_DIRECTIONS FOR THIS TASK_.
Please restate, word for word, the lines below that begin at the one with "none -> phone [407,504,464,548]" and end at the one with "turquoise dog bed". Leave out all other lines.
──────────────────────────────
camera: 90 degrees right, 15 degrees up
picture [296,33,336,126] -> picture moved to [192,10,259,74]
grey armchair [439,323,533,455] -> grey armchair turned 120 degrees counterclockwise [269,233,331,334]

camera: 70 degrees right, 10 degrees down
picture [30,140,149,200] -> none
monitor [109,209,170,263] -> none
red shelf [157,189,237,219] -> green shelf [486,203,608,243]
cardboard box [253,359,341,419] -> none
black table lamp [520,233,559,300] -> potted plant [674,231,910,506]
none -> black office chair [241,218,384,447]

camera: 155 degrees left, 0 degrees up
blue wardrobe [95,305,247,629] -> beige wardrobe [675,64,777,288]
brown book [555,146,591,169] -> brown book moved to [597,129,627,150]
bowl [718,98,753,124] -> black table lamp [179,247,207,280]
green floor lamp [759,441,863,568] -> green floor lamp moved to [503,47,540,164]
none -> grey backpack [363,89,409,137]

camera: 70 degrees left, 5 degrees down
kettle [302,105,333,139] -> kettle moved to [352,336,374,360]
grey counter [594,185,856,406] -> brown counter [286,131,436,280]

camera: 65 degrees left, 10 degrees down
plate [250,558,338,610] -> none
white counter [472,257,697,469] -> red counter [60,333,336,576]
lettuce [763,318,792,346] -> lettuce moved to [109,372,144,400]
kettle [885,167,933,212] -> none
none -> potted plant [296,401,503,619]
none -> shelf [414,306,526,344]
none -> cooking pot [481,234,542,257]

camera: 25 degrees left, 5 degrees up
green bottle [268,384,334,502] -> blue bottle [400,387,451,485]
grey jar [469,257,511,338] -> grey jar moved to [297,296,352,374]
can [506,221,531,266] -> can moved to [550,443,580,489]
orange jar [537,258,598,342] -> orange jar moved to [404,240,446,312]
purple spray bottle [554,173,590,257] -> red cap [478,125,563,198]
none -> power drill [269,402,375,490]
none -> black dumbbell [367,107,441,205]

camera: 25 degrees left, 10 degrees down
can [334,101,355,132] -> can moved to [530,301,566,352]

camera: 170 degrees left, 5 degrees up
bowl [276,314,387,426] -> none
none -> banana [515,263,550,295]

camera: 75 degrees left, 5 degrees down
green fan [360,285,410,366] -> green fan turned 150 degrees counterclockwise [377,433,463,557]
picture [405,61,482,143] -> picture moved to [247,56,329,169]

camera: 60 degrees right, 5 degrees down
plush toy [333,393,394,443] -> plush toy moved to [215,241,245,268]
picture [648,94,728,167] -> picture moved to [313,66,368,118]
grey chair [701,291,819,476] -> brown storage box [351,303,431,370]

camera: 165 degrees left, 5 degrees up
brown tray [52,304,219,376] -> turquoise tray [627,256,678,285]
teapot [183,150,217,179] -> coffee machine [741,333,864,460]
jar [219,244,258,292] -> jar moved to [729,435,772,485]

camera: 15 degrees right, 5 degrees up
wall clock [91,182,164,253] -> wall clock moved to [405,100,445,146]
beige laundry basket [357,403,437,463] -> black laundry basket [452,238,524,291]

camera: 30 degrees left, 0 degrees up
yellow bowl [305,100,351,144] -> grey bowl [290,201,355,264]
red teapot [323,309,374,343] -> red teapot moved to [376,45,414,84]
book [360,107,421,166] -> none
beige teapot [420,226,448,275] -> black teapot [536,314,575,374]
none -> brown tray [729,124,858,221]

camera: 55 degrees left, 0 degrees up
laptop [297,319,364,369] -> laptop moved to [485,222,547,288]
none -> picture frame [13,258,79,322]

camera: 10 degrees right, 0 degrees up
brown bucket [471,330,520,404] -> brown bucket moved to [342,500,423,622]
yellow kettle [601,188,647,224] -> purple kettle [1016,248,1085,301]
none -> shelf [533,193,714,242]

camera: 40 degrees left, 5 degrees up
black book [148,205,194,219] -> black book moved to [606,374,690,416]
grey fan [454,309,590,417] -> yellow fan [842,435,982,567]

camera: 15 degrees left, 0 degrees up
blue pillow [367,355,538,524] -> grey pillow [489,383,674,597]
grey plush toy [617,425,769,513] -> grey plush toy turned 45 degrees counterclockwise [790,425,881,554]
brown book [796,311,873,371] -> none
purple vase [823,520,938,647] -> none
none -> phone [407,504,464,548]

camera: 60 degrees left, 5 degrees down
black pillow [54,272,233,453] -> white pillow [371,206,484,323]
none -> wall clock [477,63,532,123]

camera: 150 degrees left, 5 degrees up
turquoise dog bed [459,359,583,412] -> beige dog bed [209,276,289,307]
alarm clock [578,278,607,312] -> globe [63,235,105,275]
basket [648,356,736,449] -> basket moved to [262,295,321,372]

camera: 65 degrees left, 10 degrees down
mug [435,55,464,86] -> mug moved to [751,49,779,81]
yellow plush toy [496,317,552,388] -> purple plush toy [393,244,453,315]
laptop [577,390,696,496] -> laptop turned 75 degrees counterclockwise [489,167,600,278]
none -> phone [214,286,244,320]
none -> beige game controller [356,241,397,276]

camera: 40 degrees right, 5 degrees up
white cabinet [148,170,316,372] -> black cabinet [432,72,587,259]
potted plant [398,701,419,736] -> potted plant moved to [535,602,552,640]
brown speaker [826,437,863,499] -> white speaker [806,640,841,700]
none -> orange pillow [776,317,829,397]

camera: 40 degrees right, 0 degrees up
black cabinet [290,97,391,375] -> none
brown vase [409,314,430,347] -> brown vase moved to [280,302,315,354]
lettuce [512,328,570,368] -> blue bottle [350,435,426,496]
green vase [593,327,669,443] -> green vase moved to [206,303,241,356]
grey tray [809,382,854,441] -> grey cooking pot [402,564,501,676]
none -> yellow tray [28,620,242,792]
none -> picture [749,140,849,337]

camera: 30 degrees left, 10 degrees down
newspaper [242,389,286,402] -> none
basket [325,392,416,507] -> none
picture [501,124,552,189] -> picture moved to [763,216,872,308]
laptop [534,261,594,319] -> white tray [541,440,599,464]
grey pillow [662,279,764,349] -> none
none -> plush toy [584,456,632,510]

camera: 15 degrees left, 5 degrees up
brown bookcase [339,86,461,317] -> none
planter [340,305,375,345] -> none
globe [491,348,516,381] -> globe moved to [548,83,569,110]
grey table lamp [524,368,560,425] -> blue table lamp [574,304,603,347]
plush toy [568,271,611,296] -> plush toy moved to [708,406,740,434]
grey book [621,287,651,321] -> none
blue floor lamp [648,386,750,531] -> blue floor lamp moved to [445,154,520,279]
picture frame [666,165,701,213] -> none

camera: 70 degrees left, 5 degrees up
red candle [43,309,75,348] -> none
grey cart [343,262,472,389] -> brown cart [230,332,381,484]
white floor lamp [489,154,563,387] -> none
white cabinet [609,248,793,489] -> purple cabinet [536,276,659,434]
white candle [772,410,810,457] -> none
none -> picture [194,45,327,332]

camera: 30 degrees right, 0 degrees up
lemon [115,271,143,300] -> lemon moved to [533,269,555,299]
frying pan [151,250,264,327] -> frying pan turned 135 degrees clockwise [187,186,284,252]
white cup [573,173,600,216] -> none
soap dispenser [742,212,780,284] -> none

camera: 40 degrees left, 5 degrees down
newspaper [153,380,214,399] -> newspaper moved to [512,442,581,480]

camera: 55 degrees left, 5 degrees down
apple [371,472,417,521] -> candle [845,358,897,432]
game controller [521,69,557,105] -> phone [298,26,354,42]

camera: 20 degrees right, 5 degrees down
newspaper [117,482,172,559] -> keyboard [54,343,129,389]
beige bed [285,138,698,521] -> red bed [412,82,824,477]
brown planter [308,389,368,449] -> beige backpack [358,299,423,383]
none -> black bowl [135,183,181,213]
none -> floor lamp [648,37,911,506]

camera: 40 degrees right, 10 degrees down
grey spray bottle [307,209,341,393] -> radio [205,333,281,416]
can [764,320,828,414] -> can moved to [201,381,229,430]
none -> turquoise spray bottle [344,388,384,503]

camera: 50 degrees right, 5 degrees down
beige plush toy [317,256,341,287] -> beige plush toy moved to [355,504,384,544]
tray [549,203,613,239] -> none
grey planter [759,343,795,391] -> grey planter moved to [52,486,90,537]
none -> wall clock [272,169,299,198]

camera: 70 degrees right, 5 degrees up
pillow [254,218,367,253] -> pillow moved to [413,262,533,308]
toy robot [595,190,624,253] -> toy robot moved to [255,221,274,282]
──────────────────────────────
_SOLUTION FOR THIS TASK_.
none -> phone [407,504,464,548]

camera: 60 degrees left, 5 degrees down
black pillow [54,272,233,453] -> white pillow [371,206,484,323]
none -> wall clock [477,63,532,123]

camera: 150 degrees left, 5 degrees up
turquoise dog bed [459,359,583,412] -> beige dog bed [209,276,289,307]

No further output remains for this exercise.